…As Marketers embrace local production, dump importation
The VP Crude Oil, Argus Media, James Gooder has highlighted that competition will play a key role in reducing the fuel pump price in Nigeria.
James spoke during a quarterly webinar organised by the Major Energy Marketers Association of Nigeria (MEMAN) for energy editors.
Speaking, James noted that globally crude prices have been falling with Gasoline prices being the lowest.
He further noted that the coming on board of the Port-Harcourt Refinery will boost competition in the country noting that a monopolised market is dangerous for the consumers and the industry.
He added that with the increased capacity for exports of crude products, it will boost the country’s foreign earnings and ultimately impact the price of fuel commodities.
In his own remarks, CEO of MEMAN, Clement Isong, represented by Head of Economic Intelligence Research Regulation, Ogechi Nkwoji, revealed that members of the association have embraced sourcing for Petroleum products locally rather than importing.
The MEMAN CEO highlighted that while MEMAN members have licenses to import PMS introduced by the Nigerian Midstream and Downstream Petroleum Regulatory Authority (NMDPRA), but have in recent time relied on local supply from Dangote Refinery due to the competitive market framework already in place.
Nkwoji noted that products lifted from Dangote Refinery were transported via trucks and vessels to marketers’ facilities in Lagos, highlighting the operational flexibility within the supply chain.
Providing a detailed breakdown of volumes lifted during the 10 weeks, Isong stated that MEMAN members loaded 29,468,333 litres in Week 38 (September 16–22, 2024), followed by 20,843,322 litres in Week 39 and 27,236,283 litres in Week 40.
Explaining the factors responsible for petrol pricing , Isong explained that critical cost components include the jetty location, such as ASPM, and a standard product quantity benchmarked at 38,000 metric tonnes.
He said, “The pricing methodology relies on the Argus Gasoline Euro-Bob benchmark for West African deliveries, combined with an average premium.”

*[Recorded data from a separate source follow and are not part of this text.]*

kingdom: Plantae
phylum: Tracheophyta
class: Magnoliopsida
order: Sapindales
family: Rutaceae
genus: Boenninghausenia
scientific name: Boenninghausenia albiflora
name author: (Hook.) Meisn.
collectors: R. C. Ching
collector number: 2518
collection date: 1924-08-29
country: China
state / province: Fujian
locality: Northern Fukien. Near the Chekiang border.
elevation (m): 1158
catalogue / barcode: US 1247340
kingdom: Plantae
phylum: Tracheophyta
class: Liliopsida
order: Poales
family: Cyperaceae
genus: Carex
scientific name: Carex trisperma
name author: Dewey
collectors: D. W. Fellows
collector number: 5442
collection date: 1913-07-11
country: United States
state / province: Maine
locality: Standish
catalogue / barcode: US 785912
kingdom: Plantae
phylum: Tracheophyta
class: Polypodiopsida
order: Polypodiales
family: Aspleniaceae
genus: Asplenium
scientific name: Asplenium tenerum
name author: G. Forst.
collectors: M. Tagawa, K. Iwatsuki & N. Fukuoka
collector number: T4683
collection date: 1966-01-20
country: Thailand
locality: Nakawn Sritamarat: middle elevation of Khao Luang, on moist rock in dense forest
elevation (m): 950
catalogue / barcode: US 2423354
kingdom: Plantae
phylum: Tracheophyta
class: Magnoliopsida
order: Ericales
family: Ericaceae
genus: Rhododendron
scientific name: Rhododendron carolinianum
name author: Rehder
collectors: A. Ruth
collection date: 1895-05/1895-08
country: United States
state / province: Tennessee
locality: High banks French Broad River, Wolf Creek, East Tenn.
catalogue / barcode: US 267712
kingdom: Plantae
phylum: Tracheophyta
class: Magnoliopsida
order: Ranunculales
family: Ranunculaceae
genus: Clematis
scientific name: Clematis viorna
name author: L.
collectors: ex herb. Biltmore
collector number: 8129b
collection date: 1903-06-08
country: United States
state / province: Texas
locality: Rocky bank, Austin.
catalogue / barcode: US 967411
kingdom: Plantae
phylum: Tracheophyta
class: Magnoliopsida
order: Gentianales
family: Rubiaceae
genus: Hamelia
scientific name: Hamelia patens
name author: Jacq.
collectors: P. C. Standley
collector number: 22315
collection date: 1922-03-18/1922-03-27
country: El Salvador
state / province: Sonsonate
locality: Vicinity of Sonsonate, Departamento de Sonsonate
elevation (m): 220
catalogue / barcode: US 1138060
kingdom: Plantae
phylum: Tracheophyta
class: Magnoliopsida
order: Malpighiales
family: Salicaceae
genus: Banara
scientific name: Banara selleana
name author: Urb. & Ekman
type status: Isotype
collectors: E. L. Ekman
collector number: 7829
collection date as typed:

“The exchange rate is derived from the Central Bank of Nigeria’s (CBN) weighted average rate within the Nigerian Foreign Exchange Market (NFEM), which significantly impacts the final price,” he said.
He added further that finance charges contribute heavily to the cost structure, pegged at 32 percent per annum over a 30-day cycle.
“Other local charges include those imposed by the Nigerian Ports Authority (NPA) for services such as towage, berthage, and cargo handling, as well as contributions to NIMASA at 2 percent of local freight and regulatory fees from the Nigerian Midstream and Downstream Petroleum Regulatory Authority (NMDPRA), which add a combined 1 percent levy,” Isong said.